YOUR GOAL: Within the entries below, every line containing "Biocell" is to be copied.

RECORDED INFORMATION:
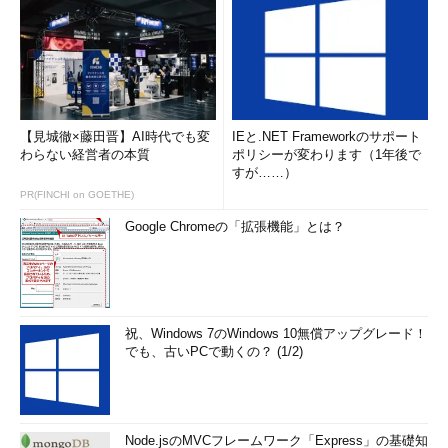
【見城徹×藤田晋】AI時代でも変
IEと.NET Frameworkのサポート
わらない経営者の本質
ポリシーが変わります（1年後で
すが……）
PR(FINCHI on GOETHE)
Google Chromeの「拡張機能」とは？
祝、Windows 7のWindows 10無償アップグレード！
でも、古いPCで動くの？ (1/2)
Node.jsのMVCフレームワーク「Express」の基礎知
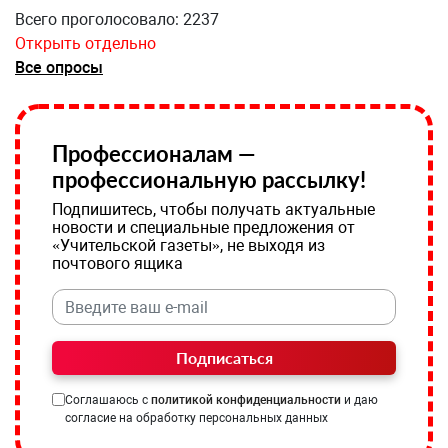
Всего проголосовало: 2237
Открыть отдельно
Все опросы
Профессионалам —
профессиональную рассылку!
Подпишитесь, чтобы получать актуальные
новости и специальные предложения от
«Учительской газеты», не выходя из
почтового ящика
Подписаться
Соглашаюсь с
политикой конфиденциальности
и даю
согласие на обработку персональных данных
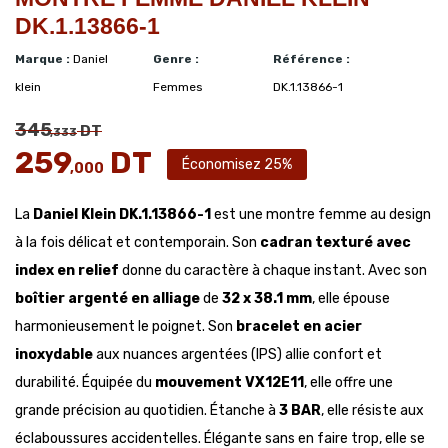
DK.1.13866-1
Marque :
Daniel
Genre :
Référence :
klein
Femmes
DK.1.13866-1
345
DT
,333
259
DT
Économisez 25%
,000
La
Daniel Klein DK.1.13866-1
est une montre femme au design
à la fois délicat et contemporain. Son
cadran texturé avec
index en relief
donne du caractère à chaque instant. Avec son
boîtier argenté en alliage
de
32 x 38.1 mm
, elle épouse
harmonieusement le poignet. Son
bracelet en acier
inoxydable
aux nuances argentées (IPS) allie confort et
durabilité. Équipée du
mouvement VX12E11
, elle offre une
grande précision au quotidien. Étanche à
3 BAR
, elle résiste aux
éclaboussures accidentelles. Élégante sans en faire trop, elle se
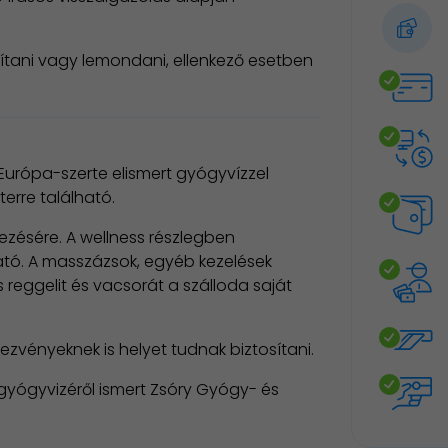
sítani vagy lemondani, ellenkező esetben
Európa-szerte elismert gyógyvízzel
erre található.
zésére. A wellness részlegben
ató. A masszázsok, egyéb kezelések
s reggelit és vacsorát a szálloda saját
zvényeknek is helyet tudnak biztosítani.
 gyógyvizéről ismert Zsóry Gyógy- és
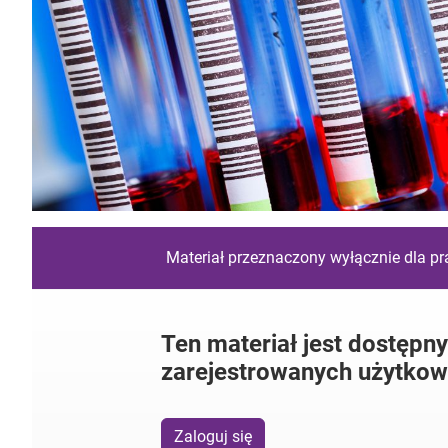
Materiał przeznaczony wyłącznie dla p
Ten materiał jest dostępny
zarejestrowanych użytkow
Zaloguj się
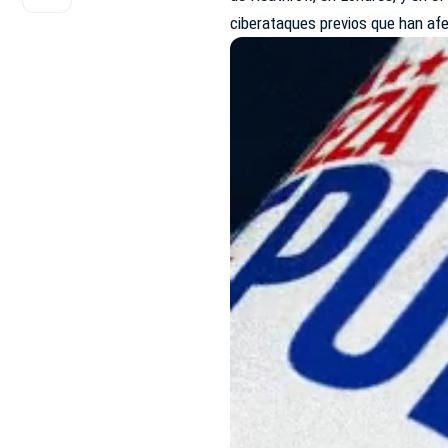
ciberataques previos que han af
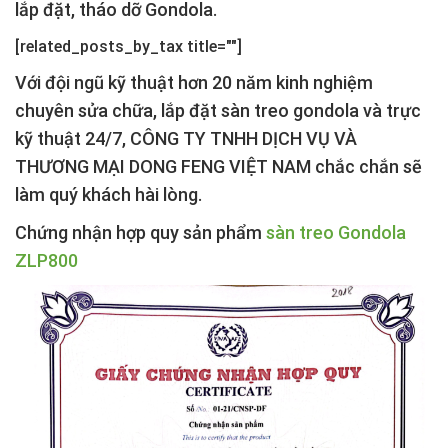
lắp đặt, tháo dỡ Gondola.
[related_posts_by_tax title=""]
Với đội ngũ kỹ thuật hơn 20 năm kinh nghiệm
chuyên sửa chữa, lắp đặt sàn treo gondola và trực
kỹ thuật 24/7, CÔNG TY TNHH DỊCH VỤ VÀ
THƯƠNG MẠI DONG FENG VIỆT NAM chắc chắn sẽ
làm quý khách hài lòng.
Chứng nhận hợp quy sản phẩm
sàn treo Gondola
ZLP800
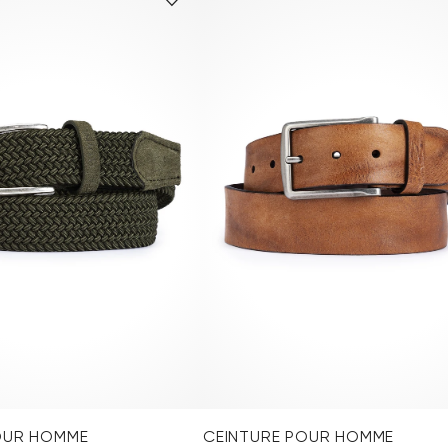
OUR HOMME
CEINTURE POUR HOMME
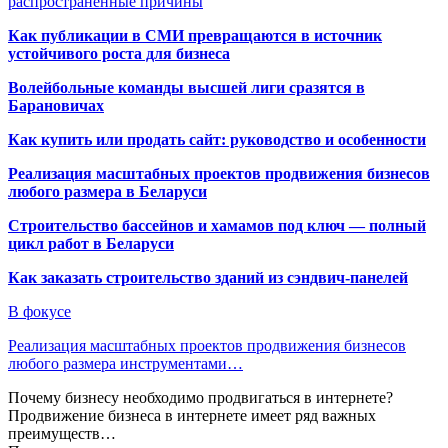
распространенные причины
Как публикации в СМИ превращаются в источник
устойчивого роста для бизнеса
Волейбольные команды высшей лиги сразятся в
Барановичах
Как купить или продать сайт: руководство и особенности
Реализация масштабных проектов продвижения бизнесов
любого размера в Беларуси
Строительство бассейнов и хамамов под ключ — полный
цикл работ в Беларуси
Как заказать строительство зданий из сэндвич-панелей
В фокусе
Реализация масштабных проектов продвижения бизнесов
любого размера инструментами…
Почему бизнесу необходимо продвигаться в интернете?
Продвижение бизнеса в интернете имеет ряд важных
преимуществ…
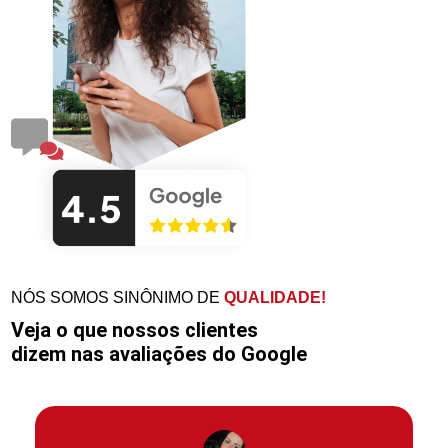
NÓS SOMOS SINÔNIMO DE
QUALIDADE!
Veja o que nossos clientes
dizem nas avaliações do Google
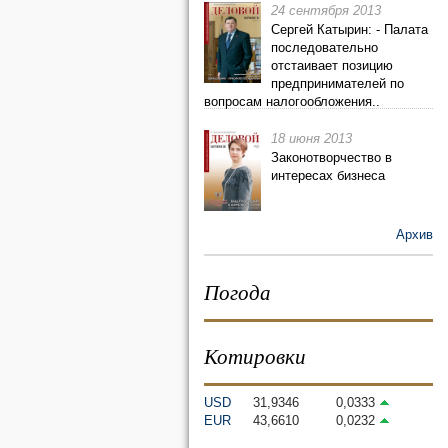
24 сентября 2013
Сергей Катырин: - Палата
последовательно
отстаивает позицию
предпринимателей по
вопросам налогообложения..
18 июня 2013
Законотворчество в
интересах бизнеса
Архив
Погода
Котировки
USD
31,9346
0,0333
EUR
43,6610
0,0232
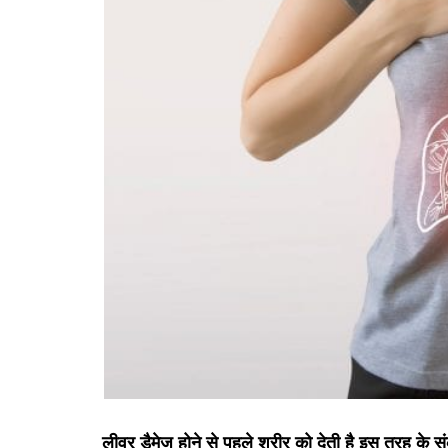
लीवर डैमेज होने से पहले शरीर को देती है इस तरह के स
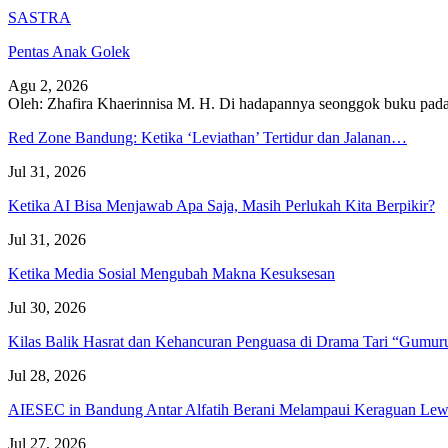
SASTRA
Pentas Anak Golek
Agu 2, 2026
Oleh: Zhafira Khaerinnisa M. H.
Di hadapannya seonggok buku
pada
Red Zone Bandung: Ketika ‘Leviathan’ Tertidur dan Jalanan…
Jul 31, 2026
Ketika AI Bisa Menjawab Apa Saja, Masih Perlukah Kita Berpikir?
Jul 31, 2026
Ketika Media Sosial Mengubah Makna Kesuksesan
Jul 30, 2026
Kilas Balik Hasrat dan Kehancuran Penguasa di Drama Tari “Gumu
Jul 28, 2026
AIESEC in Bandung Antar Alfatih Berani Melampaui Keraguan L
Jul 27, 2026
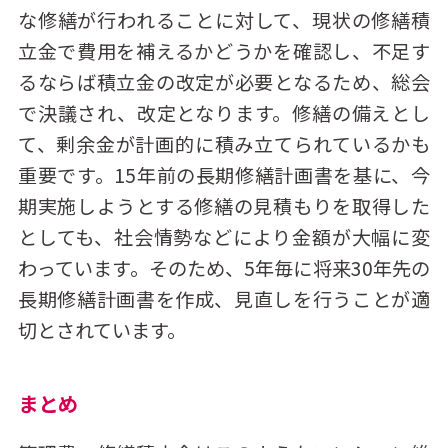
な修繕が行われることに対して、現状の修繕積
立金で費用を補えるかどうかを確認し、不足す
るならば積立金の改定が必要となるため、総会
で決議され、改定となります。修繕の備えとし
て、剰余金が計画的に積み立てられているかも
重要です。15年前の長期修繕計画書を基に、今
期実施しようとする修繕の見積もりを取得した
としても、社会情勢などにより金額が大幅に変
わっています。そのため、5年毎に将来30年先の
長期修繕計画書を作成、見直しを行うことが適
切とされています。
まとめ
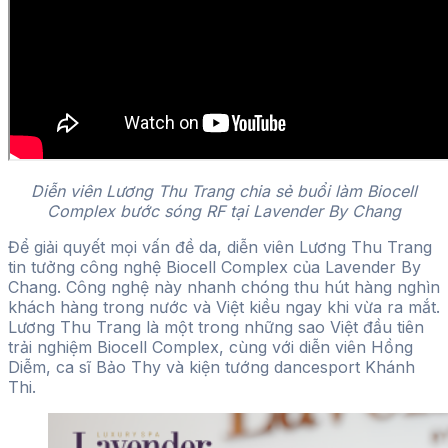
Diễn viên Lương Thu Trang chia sẻ buổi làm Biocell
Complex bước sóng RF tại Lavender By Chang
Để giải quyết mọi vấn đề da, diễn viên Lương Thu Trang
tin tưởng công nghệ Biocell Complex của Lavender By
Chang. Công nghệ này nhanh chóng thu hút hàng nghìn
khách hàng trong nước và Việt kiều ngay khi vừa ra mắt.
Lương Thu Trang là một trong những sao Việt đầu tiên
trải nghiệm Biocell Complex, cùng với diễn viên Hồng
Diễm, ca sĩ Bảo Thy và kiện tướng dancesport Khánh
Thi.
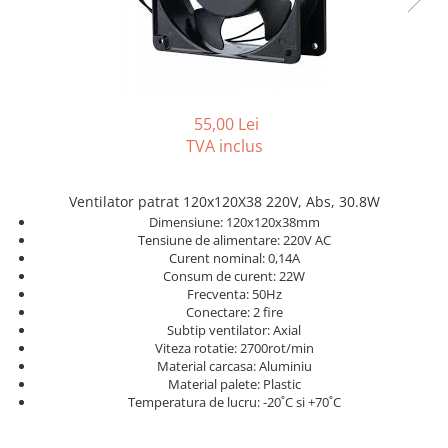
REZISTENTE DIGIVRARE
VAPORIZATOARE LU-VE
Compresoare Cubigel R134a
Compresoare Cubigel R404a
REZISTENTE SILICONICE
Compresoare Jiaxipera
Uleiuri
Ventilatoare
55,00 Lei
Ventilatoare EbmPapst
TVA inclus
Ventilatoare WEIGUANG
Ventilatoare turbina
Ventilator patrat 120x120X38 220V, Abs, 30.8W
VENTILATOARE AXIALE
Dimensiune: 120x120x38mm
Tensiune de alimentare: 220V AC
Curent nominal: 0,14A
Consum de curent: 22W
Frecventa: 50Hz
Conectare: 2 fire
Subtip ventilator: Axial
Viteza rotatie: 2700rot/min
Material carcasa: Aluminiu
Material palete: Plastic
Temperatura de lucru: -20˚C si +70˚C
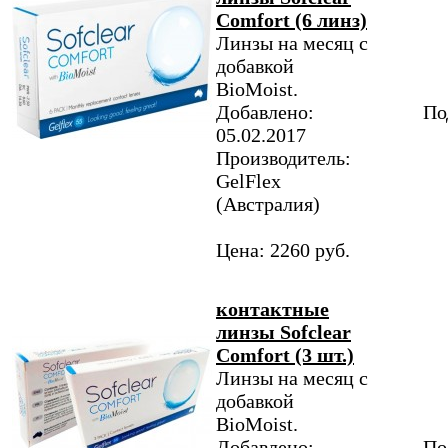
Comfort (6 линз)
Линзы на месяц с
добавкой
BioMoist.
Добавлено:
По
05.02.2017
Производитель:
GelFlex
(Австралия)
Цена: 2260 руб.
контактные
линзы Sofclear
Comfort (3 шт.)
Линзы на месяц с
добавкой
BioMoist.
Добавлено:
По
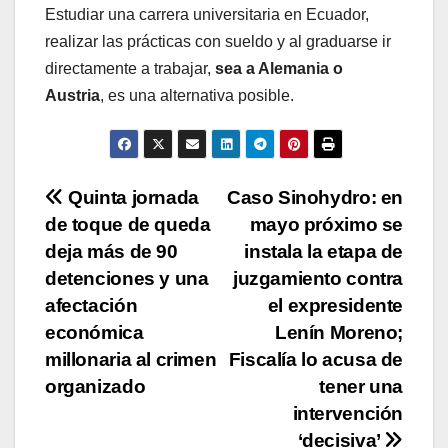
Estudiar una carrera universitaria en Ecuador,
realizar las prácticas con sueldo y al graduarse ir
directamente a trabajar,
sea a Alemania o
Austria
, es una alternativa posible.
Navegación
Quinta jornada
Caso Sinohydro: en
de toque de queda
mayo próximo se
de
deja más de 90
instala la etapa de
entradas
detenciones y una
juzgamiento contra
afectación
el expresidente
económica
Lenín Moreno;
millonaria al crimen
Fiscalía lo acusa de
organizado
tener una
intervención
‘decisiva’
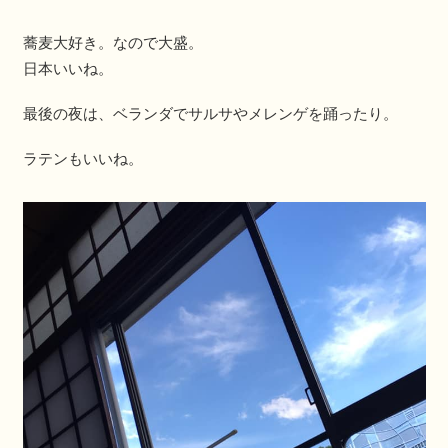
蕎麦大好き。なので大盛。
日本いいね。
最後の夜は、ベランダでサルサやメレンゲを踊ったり。
ラテンもいいね。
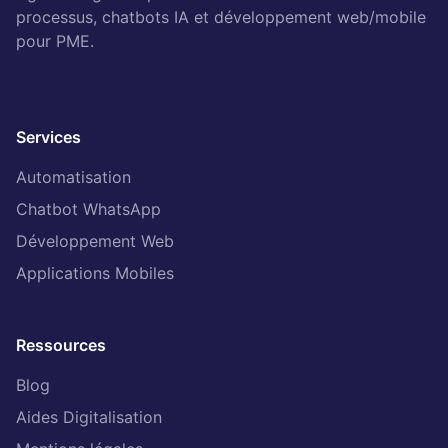
processus, chatbots IA et développement web/mobile
pour PME.
Services
Automatisation
Chatbot WhatsApp
Développement Web
Applications Mobiles
Ressources
Blog
Aides Digitalisation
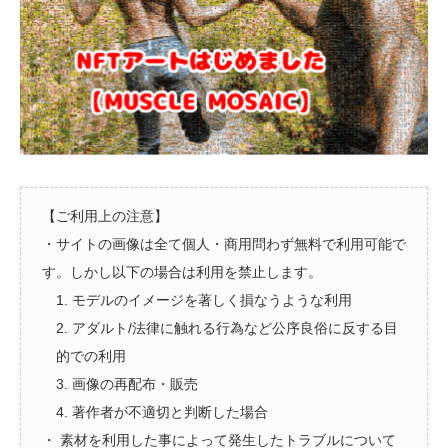
【ご利用上の注意】
・サイトの画像は全て個人・商用問わず無料で利用可能で
す。しかし以下の場合は利用を禁止します。
1. モデルのイメージを著しく損なうような利用
2. アダルト/法律に触れる行為など公序良俗に反する目
的での利用
3. 画像の再配布・販売
4. 著作者が不適切と判断した場合
・ 素材を利用した事によって発生したトラブルについて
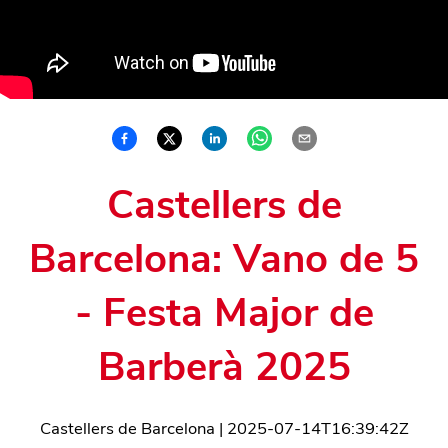
Castellers de
Barcelona: Vano de 5
- Festa Major de
Barberà 2025
Castellers de Barcelona
|
2025-07-14T16:39:42Z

RESPONSE TO THIS EXERCISE:
Diễn viên Lương Thu Trang chia sẻ buổi làm Biocell
tin tưởng công nghệ Biocell Complex của Lavender By
trải nghiệm Biocell Complex, cùng với diễn viên Hồng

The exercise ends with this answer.